> _Material supplied_
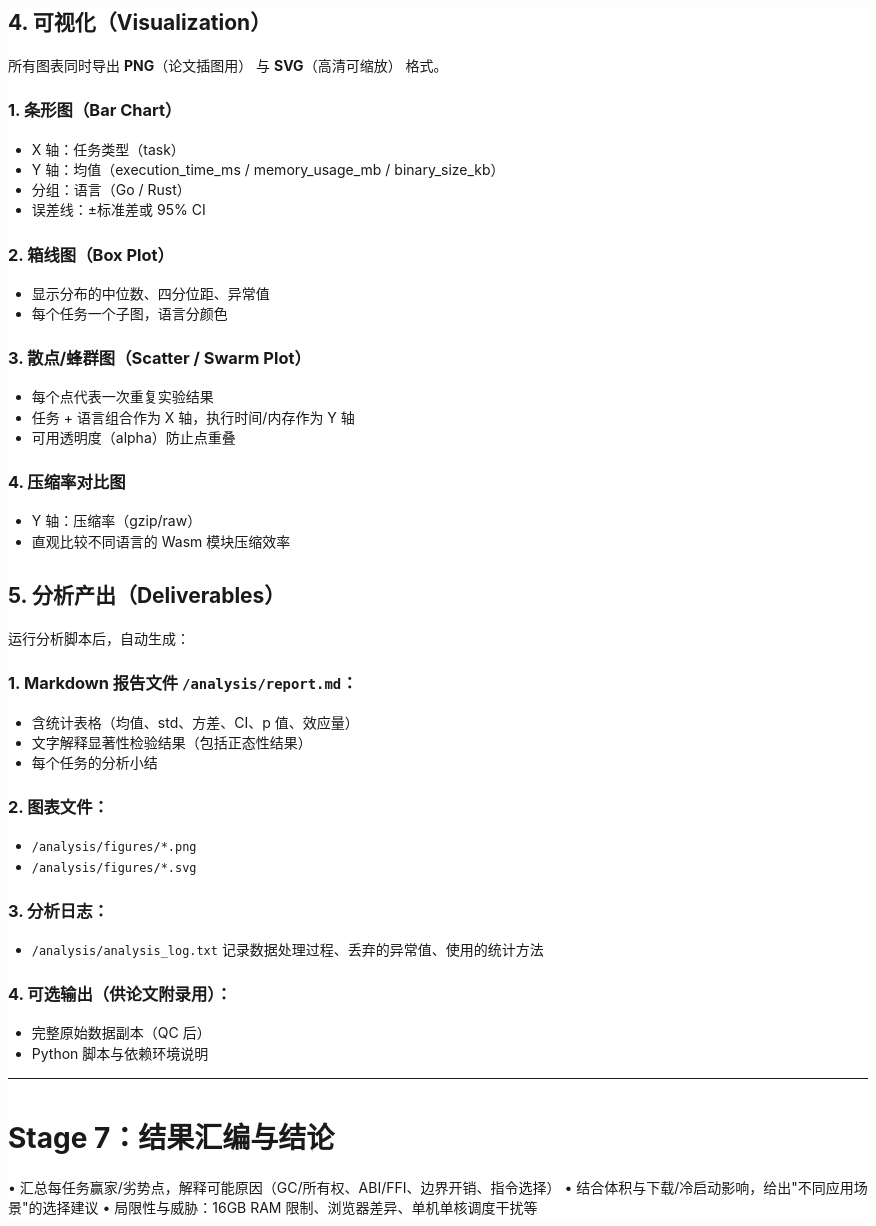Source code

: ## 4. 可视化（Visualization）
所有图表同时导出 **PNG**（论文插图用） 与 **SVG**（高清可缩放） 格式。

### 1. 条形图（Bar Chart）
- X 轴：任务类型（task）
- Y 轴：均值（execution_time_ms / memory_usage_mb / binary_size_kb）
- 分组：语言（Go / Rust）
- 误差线：±标准差或 95% CI

### 2. 箱线图（Box Plot）
- 显示分布的中位数、四分位距、异常值
- 每个任务一个子图，语言分颜色

### 3. 散点/蜂群图（Scatter / Swarm Plot）
- 每个点代表一次重复实验结果
- 任务 + 语言组合作为 X 轴，执行时间/内存作为 Y 轴
- 可用透明度（alpha）防止点重叠

### 4. 压缩率对比图
- Y 轴：压缩率（gzip/raw）
- 直观比较不同语言的 Wasm 模块压缩效率

## 5. 分析产出（Deliverables）
运行分析脚本后，自动生成：

### 1. Markdown 报告文件 `/analysis/report.md`：
- 含统计表格（均值、std、方差、CI、p 值、效应量）
- 文字解释显著性检验结果（包括正态性结果）
- 每个任务的分析小结

### 2. 图表文件：
- `/analysis/figures/*.png`
- `/analysis/figures/*.svg`

### 3. 分析日志：
- `/analysis/analysis_log.txt`
记录数据处理过程、丢弃的异常值、使用的统计方法

### 4. 可选输出（供论文附录用）：
- 完整原始数据副本（QC 后）
- Python 脚本与依赖环境说明

---

# Stage 7：结果汇编与结论

• 汇总每任务赢家/劣势点，解释可能原因（GC/所有权、ABI/FFI、边界开销、指令选择）
• 结合体积与下载/冷启动影响，给出"不同应用场景"的选择建议
• 局限性与威胁：16GB RAM 限制、浏览器差异、单机单核调度干扰等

> _What you are asked to do_
Set down the whole listing word for word, omitting the pictures.

> _Output for this task_
Source code

: ## 4. 可视化（Visualization）
所有图表同时导出 **PNG**（论文插图用） 与 **SVG**（高清可缩放） 格式。

### 1. 条形图（Bar Chart）
- X 轴：任务类型（task）
- Y 轴：均值（execution_time_ms / memory_usage_mb / binary_size_kb）
- 分组：语言（Go / Rust）
- 误差线：±标准差或 95% CI

### 2. 箱线图（Box Plot）
- 显示分布的中位数、四分位距、异常值
- 每个任务一个子图，语言分颜色

### 3. 散点/蜂群图（Scatter / Swarm Plot）
- 每个点代表一次重复实验结果
- 任务 + 语言组合作为 X 轴，执行时间/内存作为 Y 轴
- 可用透明度（alpha）防止点重叠

### 4. 压缩率对比图
- Y 轴：压缩率（gzip/raw）
- 直观比较不同语言的 Wasm 模块压缩效率

## 5. 分析产出（Deliverables）
运行分析脚本后，自动生成：

### 1. Markdown 报告文件 `/analysis/report.md`：
- 含统计表格（均值、std、方差、CI、p 值、效应量）
- 文字解释显著性检验结果（包括正态性结果）
- 每个任务的分析小结

### 2. 图表文件：
- `/analysis/figures/*.png`
- `/analysis/figures/*.svg`

### 3. 分析日志：
- `/analysis/analysis_log.txt`
记录数据处理过程、丢弃的异常值、使用的统计方法

### 4. 可选输出（供论文附录用）：
- 完整原始数据副本（QC 后）
- Python 脚本与依赖环境说明

---

# Stage 7：结果汇编与结论

• 汇总每任务赢家/劣势点，解释可能原因（GC/所有权、ABI/FFI、边界开销、指令选择）
• 结合体积与下载/冷启动影响，给出"不同应用场景"的选择建议
• 局限性与威胁：16GB RAM 限制、浏览器差异、单机单核调度干扰等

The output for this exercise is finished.